# Time Series Forecasting usinhg Transformer: Single-time-step Predictions


In this notebook, we describe the steps for single-time-step predictions for a wesather forecasting problem. We train a Transformer model for making predictions.

The notebook is adapted from the following two Keras tutorials.
- https://keras.io/examples/timeseries/timeseries_weather_forecasting/
- https://keras.io/examples/timeseries/timeseries_classification_transformer/


## Dataset
We use the the Jena Climate dataset by the Max Planck Institute for Biogeochemistry.
https://www.bgc-jena.mpg.de/wetter/

The dataset has 15 features such as datetime, temperature, pressure, humidity, etc. There are 420551 observations (time steps), each recorded once per 10 minutes (6 times per hour).

- Total observations = 420551 (an observation is recorded per 10 minutes)
- Total features = 15

Though 6 observations are recorded every hour, we use only one observation per hour to train the model since no drastic change is expected within an hour. 

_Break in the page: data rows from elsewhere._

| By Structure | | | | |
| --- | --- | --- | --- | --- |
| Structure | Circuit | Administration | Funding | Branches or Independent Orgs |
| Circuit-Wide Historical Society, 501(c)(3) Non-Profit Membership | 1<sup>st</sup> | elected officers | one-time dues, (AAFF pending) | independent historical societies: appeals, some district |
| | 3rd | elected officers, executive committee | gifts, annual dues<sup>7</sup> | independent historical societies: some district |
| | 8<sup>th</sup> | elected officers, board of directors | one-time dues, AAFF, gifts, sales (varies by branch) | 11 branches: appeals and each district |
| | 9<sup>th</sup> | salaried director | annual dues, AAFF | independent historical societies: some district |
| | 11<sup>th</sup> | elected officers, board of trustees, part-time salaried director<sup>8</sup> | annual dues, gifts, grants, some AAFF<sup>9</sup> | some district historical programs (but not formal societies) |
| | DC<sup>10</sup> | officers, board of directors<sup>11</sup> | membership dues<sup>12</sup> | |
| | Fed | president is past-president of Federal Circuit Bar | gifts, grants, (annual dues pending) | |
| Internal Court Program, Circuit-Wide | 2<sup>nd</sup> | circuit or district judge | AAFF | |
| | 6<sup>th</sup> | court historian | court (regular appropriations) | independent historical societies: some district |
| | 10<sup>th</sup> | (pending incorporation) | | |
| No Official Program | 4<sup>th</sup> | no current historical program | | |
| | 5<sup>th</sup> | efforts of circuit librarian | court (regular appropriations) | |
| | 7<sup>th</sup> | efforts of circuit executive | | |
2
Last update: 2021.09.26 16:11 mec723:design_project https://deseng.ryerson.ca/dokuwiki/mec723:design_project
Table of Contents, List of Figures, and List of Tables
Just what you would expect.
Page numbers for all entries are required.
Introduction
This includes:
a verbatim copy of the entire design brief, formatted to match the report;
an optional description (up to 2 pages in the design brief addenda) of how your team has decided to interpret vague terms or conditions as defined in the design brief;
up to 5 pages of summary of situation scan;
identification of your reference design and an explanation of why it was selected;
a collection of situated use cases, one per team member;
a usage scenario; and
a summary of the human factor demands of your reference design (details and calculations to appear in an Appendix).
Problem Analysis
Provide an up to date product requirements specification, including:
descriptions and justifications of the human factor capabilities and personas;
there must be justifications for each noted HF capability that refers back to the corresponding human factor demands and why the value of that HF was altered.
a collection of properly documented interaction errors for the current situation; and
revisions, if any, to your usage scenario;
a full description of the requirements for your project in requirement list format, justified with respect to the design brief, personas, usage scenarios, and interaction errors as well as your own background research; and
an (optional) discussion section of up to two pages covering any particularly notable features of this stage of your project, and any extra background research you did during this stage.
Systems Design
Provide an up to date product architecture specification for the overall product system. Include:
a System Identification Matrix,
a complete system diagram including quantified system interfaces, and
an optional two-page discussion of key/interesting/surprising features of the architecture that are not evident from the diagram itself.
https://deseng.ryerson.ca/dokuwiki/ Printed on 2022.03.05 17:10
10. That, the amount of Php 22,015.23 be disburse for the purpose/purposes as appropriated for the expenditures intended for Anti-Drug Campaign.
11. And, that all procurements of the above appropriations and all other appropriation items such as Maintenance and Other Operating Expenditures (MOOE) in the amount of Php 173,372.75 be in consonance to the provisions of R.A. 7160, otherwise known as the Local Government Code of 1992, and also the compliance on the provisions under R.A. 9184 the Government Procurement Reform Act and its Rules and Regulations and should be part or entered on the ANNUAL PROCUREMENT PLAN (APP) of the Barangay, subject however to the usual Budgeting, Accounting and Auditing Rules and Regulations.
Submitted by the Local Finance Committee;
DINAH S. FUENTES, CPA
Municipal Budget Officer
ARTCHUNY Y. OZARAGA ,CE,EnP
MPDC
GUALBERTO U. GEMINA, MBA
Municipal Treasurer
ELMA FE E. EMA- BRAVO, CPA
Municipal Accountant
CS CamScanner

## Single-time-step Predictions

For the single-time-step predictions, we need to decide the length of each sequence and the a future location on the sequence that we want to predict.

We chose the sequence length to be 120 hours (on the 10 minutes recording scale, the length spans 720 observations).

We want to predict an observation which is 12 hours (on the 10 minutes recording scale, it is 72 observations) future from the last observation in the sequence. This gap is added to make the prediction slightly non-trivial. 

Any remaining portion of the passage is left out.